Curt Haworth | Contact Improvisation: Weeks 1 - 3 … part of Improvisation Strategies
This is a class that focuses on perception and dancing in contact with another person or the environment using shared weight, momentum and gravity…. partnering, dancing closely, touching, supporting, lifting. We will explore such skills as rolling, falling, and sharing weight through easy compression and counter balance. In this class we will break down and explore the techniques of sloughing and rolling points and explore basic forms such as body surfing and tabletops. Expect to use the whole body as a surface for encounters with the floor, another human, and the world around you The Class will dedicate ample time to open movement improvisations and explorations. Contact is ever evolving and we may delve into performance aspects of the form such as Lisa Nelson's Tuning Score.

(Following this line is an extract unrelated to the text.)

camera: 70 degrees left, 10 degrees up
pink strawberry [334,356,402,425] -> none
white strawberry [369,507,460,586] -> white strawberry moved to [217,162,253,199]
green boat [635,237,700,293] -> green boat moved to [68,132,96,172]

Felice Wolfzahn: Weeks 4-6… part of Improvisation Strategies
Authentic Movement
Authentic movement is a simple form where dancers move with eyes closed in the presence of a witness. The depth emerges from this simplicity in that the witness holds the dancer in a supportive space where there is no judgment about moving in a right or wrong way. Dancers allow movement to emerge freely from any source, conscious or unconscious, including sensations, imagery, gesture, playfulness, movement integrations, or memories. Through this experience, the dancers have an opportunity to find their own path toward connecting deeper to their authentic selves and their own way of moving.
Released based movement
This class will combine exercises and structures drawing form the Alexander Technique, Contact Improvisation, and Release technique. We’ll work on finding ways to deepen in our physical and intellectual understanding of the body to find more efficient ways of moving. We’ll work with imagery, breath, partnering, and hands-on exercises that will guide us towards deeper access to moving with less tension and fuller expression.

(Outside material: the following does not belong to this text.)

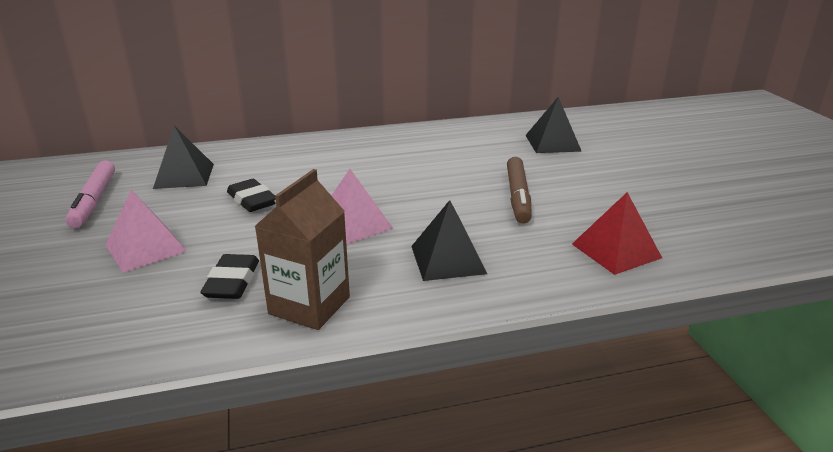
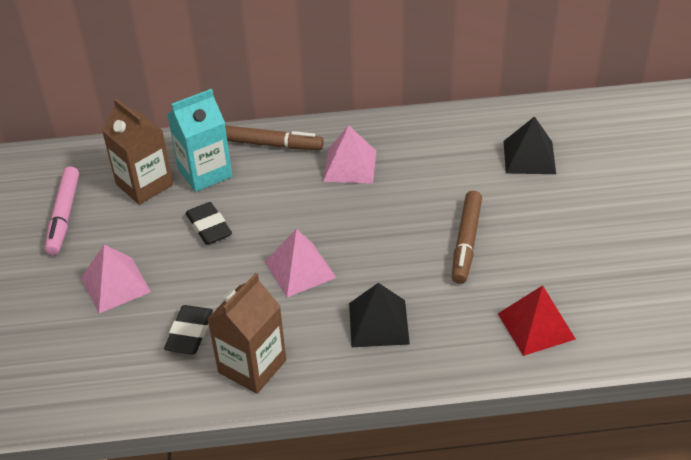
camera: 10 degrees right, 15 degrees up
black pyramid [153,126,214,189] -> brown carton [102,99,173,205]
none -> turquoise carton [167,89,232,192]
none -> brown marker [225,125,324,150]
none -> pink pyramid [323,125,376,184]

African Technique Workshop
Sherone Price
This class will introduce students to a non-western dance form that has a long, varied history and plays a central role in the socio/spiritual life of the African people. The class will learn the dance vocabulary, perform and view a variety of styles and become familiar with rhythms and music of various African techniques.
Hip Hop
Teena Marie Custer
This beginning/intermediate level class will introduce students to the foundational vocabulary of street dances that originated in the 70's during the birth of the hip hop culture, and remain under the umbrella of hip hop dance today. Each class will be an introduction to the technique behind styles such as locking, popping, b-boying/b-girling, house, and various social dances. Students will also be exposed to how these techniques are used in commercial and theatrical hip hop choreography, as well as freestyling.
LaShawn Jones
This class teaches a combination of fast-paced, smooth & groovy and hard-hitting choreography. There is an emphasis on putting intention behind all movements and telling a story and/or accentuating the beats with your body. Come prepared to sweat and have a fun and exciting time.
Voice and Gesture
Ellen Hemphill & Rafael Lopez-Barrantes | Voice/Gesture Exploration for Performance Art
This performance art oriented class is based on the voice work of the Roy Hart Theatre of France. The voice of each individual as well as the group "voice" will be explored in such a way as to contact sources of energy hidden deep within the body. The class begins with the voice as it is in each unique individual. Therefore, it is not necessary to have had previous voice training to discover what possible expression there is in each voice. The movement/gesture work in the class comes from the world of dance-theatre and will be explored in connection to the voice expression. We will use text and song and work towards informal showings of class excerpts. All the work is intended to combine exercises, voice, text and movement that can be used as building blocks towards performance.